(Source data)

··········

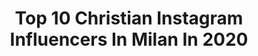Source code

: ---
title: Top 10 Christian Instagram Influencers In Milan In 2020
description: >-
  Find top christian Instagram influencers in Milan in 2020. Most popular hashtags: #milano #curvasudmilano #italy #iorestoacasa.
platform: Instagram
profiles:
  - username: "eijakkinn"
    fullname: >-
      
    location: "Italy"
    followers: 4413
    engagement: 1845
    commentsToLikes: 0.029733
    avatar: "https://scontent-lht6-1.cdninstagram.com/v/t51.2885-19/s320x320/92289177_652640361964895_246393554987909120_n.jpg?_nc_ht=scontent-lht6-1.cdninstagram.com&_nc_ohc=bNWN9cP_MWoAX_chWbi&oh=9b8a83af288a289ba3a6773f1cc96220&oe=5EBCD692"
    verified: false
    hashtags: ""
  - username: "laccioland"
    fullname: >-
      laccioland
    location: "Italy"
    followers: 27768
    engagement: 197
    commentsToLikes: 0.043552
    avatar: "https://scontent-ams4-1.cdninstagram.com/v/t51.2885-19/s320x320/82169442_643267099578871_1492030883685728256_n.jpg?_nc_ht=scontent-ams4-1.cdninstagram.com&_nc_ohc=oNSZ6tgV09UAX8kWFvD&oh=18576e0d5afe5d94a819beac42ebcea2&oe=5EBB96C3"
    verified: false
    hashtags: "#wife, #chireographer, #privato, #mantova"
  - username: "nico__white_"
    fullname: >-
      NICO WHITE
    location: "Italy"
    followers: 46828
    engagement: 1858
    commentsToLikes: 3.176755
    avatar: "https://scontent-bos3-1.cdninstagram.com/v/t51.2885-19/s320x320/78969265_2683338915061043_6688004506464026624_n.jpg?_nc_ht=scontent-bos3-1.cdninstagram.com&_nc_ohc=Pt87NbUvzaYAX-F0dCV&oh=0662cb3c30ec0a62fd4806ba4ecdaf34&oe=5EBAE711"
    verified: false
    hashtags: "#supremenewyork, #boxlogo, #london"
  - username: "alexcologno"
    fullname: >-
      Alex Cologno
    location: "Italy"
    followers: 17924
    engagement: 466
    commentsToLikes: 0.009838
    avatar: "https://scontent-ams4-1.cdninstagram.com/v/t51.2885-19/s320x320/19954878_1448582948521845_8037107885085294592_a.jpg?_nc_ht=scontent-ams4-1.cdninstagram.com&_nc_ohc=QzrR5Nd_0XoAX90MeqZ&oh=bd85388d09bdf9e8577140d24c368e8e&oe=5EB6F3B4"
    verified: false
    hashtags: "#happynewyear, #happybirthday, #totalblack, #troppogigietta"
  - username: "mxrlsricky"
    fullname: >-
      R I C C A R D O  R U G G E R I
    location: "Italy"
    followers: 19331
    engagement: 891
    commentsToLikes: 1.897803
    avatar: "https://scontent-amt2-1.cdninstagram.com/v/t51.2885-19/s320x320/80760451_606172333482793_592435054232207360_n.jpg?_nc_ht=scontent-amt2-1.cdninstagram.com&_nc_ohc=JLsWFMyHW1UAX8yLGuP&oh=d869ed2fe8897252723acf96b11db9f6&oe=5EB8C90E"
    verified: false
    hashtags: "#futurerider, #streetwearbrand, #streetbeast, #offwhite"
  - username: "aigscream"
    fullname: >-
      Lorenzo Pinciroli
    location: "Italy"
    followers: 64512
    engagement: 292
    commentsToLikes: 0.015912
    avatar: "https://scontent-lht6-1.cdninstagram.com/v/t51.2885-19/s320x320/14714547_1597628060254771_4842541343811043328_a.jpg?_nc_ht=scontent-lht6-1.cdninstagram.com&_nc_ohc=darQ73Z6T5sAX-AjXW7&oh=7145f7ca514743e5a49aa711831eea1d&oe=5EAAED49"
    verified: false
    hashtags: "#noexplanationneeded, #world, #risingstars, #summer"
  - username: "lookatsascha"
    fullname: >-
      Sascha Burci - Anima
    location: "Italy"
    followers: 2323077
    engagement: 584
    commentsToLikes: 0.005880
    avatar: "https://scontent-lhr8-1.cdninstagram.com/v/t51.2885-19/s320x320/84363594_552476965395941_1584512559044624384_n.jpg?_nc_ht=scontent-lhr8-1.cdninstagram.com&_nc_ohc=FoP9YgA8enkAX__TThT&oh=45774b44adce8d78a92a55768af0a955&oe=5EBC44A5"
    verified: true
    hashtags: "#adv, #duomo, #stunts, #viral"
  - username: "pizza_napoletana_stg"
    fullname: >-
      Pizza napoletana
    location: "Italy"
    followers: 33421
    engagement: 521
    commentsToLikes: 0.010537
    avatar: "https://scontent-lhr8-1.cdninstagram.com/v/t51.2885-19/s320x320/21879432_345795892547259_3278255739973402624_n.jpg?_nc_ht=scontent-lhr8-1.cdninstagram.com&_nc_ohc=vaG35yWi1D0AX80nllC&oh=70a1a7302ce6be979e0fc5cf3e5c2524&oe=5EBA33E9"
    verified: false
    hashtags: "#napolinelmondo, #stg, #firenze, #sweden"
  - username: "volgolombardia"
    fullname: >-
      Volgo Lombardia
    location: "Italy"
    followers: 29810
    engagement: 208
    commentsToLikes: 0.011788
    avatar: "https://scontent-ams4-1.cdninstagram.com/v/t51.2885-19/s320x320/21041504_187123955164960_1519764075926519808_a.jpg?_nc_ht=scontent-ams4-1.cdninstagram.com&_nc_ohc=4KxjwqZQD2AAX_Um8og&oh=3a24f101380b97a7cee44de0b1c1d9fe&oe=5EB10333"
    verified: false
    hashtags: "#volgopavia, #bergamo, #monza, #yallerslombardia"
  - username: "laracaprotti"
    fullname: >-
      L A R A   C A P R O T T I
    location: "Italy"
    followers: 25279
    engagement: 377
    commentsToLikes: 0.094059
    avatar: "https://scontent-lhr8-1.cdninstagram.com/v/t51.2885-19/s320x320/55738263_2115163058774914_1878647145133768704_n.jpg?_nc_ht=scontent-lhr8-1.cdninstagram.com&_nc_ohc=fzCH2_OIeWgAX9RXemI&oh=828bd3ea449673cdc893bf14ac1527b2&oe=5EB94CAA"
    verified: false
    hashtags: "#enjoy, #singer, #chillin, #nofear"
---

··········

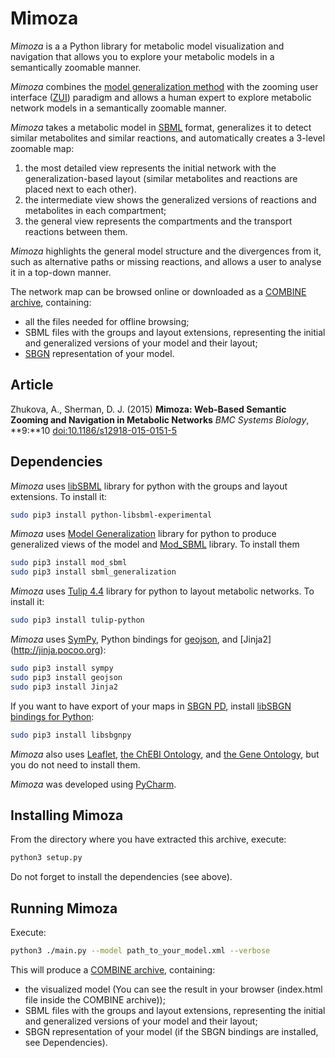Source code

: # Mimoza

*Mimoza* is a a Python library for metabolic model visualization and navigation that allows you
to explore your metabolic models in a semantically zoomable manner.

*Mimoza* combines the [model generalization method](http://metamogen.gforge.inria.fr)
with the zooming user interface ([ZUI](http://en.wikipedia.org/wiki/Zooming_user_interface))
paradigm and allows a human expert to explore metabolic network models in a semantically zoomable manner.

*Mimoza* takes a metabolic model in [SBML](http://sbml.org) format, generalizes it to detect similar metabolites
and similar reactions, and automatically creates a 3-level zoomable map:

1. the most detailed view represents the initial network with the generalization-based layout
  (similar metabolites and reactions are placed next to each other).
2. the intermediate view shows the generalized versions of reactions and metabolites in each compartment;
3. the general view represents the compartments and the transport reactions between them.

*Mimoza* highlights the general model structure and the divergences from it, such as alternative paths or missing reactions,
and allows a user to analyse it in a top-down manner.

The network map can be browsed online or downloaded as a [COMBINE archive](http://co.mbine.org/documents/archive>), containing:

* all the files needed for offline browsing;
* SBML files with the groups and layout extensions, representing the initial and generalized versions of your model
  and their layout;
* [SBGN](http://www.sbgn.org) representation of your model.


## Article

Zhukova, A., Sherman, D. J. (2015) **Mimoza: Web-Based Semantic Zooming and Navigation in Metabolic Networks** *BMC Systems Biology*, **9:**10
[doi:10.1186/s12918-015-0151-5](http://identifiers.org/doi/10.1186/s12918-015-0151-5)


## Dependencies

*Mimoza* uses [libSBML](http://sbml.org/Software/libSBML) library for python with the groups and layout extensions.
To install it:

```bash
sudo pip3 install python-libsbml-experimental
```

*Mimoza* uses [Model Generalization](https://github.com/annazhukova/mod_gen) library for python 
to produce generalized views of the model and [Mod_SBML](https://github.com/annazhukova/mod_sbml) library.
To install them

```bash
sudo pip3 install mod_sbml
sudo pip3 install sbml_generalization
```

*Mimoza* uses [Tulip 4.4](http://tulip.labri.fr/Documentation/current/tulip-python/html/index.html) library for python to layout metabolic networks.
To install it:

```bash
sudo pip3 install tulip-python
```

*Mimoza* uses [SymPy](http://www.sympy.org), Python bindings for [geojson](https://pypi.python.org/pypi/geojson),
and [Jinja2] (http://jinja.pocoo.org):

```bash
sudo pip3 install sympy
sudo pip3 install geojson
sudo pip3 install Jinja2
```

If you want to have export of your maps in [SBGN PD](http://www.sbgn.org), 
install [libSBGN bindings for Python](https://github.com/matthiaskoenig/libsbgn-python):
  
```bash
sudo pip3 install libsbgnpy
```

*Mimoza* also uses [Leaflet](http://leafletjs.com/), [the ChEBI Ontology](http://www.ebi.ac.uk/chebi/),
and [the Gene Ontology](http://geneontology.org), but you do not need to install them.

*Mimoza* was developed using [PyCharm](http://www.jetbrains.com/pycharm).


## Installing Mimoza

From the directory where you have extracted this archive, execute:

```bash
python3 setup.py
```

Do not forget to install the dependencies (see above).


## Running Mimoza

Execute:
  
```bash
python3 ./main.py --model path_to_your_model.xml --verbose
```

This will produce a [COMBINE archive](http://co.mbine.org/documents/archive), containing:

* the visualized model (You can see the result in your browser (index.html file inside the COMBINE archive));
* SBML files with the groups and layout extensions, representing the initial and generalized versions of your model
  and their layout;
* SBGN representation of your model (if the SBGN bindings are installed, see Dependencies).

··········

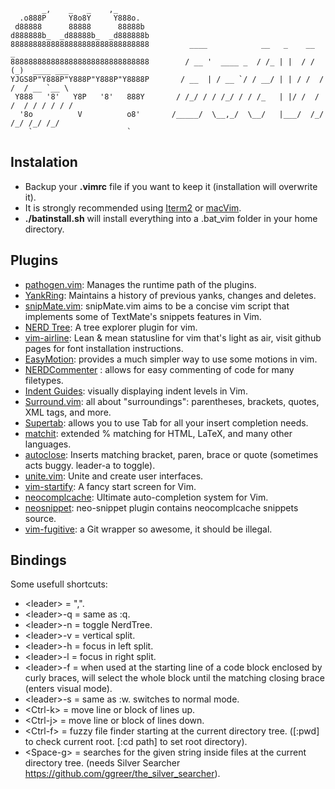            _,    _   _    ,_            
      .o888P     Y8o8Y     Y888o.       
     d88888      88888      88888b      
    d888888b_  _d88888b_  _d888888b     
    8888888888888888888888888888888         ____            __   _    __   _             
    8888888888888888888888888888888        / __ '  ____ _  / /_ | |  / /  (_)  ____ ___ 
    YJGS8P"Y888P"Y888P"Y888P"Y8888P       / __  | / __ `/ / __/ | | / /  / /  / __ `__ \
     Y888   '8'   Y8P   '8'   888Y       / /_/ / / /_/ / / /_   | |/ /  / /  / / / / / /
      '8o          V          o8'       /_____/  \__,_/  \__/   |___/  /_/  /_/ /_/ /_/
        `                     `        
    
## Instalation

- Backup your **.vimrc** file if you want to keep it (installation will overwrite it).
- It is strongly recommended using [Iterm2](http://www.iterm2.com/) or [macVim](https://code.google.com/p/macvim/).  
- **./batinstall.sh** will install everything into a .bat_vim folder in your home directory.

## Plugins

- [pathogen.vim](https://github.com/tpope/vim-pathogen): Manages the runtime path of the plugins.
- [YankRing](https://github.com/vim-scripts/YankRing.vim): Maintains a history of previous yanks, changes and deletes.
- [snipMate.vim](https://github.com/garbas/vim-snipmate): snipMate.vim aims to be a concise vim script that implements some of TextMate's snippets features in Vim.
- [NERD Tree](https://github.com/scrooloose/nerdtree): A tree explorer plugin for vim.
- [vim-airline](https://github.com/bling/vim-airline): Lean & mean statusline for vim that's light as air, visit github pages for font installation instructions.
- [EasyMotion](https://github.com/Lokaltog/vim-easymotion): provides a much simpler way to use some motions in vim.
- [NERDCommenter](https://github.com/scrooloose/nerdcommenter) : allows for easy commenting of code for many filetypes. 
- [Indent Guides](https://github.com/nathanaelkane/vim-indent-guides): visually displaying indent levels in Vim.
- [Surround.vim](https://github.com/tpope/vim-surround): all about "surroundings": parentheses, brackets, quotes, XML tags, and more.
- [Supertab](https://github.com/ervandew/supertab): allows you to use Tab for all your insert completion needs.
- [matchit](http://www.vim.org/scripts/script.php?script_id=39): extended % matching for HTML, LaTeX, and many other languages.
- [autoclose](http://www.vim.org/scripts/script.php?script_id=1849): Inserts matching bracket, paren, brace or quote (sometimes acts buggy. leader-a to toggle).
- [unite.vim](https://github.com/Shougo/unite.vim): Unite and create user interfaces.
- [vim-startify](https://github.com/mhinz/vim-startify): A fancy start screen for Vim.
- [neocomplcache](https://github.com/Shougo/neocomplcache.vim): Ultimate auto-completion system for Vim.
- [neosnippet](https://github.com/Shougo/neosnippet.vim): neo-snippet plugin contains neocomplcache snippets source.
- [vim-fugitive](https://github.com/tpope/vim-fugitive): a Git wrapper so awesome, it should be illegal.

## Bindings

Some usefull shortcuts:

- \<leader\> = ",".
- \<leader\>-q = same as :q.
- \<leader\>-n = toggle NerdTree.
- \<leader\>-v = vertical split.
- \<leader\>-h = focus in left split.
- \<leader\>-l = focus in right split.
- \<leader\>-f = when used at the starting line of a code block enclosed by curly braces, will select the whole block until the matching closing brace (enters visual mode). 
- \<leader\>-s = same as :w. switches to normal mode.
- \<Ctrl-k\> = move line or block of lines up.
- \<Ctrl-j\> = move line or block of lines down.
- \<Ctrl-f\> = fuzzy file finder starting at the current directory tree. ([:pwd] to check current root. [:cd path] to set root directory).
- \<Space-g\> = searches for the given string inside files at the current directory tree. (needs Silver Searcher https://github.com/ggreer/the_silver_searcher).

··········

Could you restate, word for word, the lines above from the one with "followers: 2323077" to the one with "commentsToLikes: 0.094059", both included?

    followers: 2323077
    engagement: 584
    commentsToLikes: 0.005880
    avatar: "https://scontent-lhr8-1.cdninstagram.com/v/t51.2885-19/s320x320/84363594_552476965395941_1584512559044624384_n.jpg?_nc_ht=scontent-lhr8-1.cdninstagram.com&_nc_ohc=FoP9YgA8enkAX__TThT&oh=45774b44adce8d78a92a55768af0a955&oe=5EBC44A5"
    verified: true
    hashtags: "#adv, #duomo, #stunts, #viral"
  - username: "pizza_napoletana_stg"
    fullname: >-
      Pizza napoletana
    location: "Italy"
    followers: 33421
    engagement: 521
    commentsToLikes: 0.010537
    avatar: "https://scontent-lhr8-1.cdninstagram.com/v/t51.2885-19/s320x320/21879432_345795892547259_3278255739973402624_n.jpg?_nc_ht=scontent-lhr8-1.cdninstagram.com&_nc_ohc=vaG35yWi1D0AX80nllC&oh=70a1a7302ce6be979e0fc5cf3e5c2524&oe=5EBA33E9"
    verified: false
    hashtags: "#napolinelmondo, #stg, #firenze, #sweden"
  - username: "volgolombardia"
    fullname: >-
      Volgo Lombardia
    location: "Italy"
    followers: 29810
    engagement: 208
    commentsToLikes: 0.011788
    avatar: "https://scontent-ams4-1.cdninstagram.com/v/t51.2885-19/s320x320/21041504_187123955164960_1519764075926519808_a.jpg?_nc_ht=scontent-ams4-1.cdninstagram.com&_nc_ohc=4KxjwqZQD2AAX_Um8og&oh=3a24f101380b97a7cee44de0b1c1d9fe&oe=5EB10333"
    verified: false
    hashtags: "#volgopavia, #bergamo, #monza, #yallerslombardia"
  - username: "laracaprotti"
    fullname: >-
      L A R A   C A P R O T T I
    location: "Italy"
    followers: 25279
    engagement: 377
    commentsToLikes: 0.094059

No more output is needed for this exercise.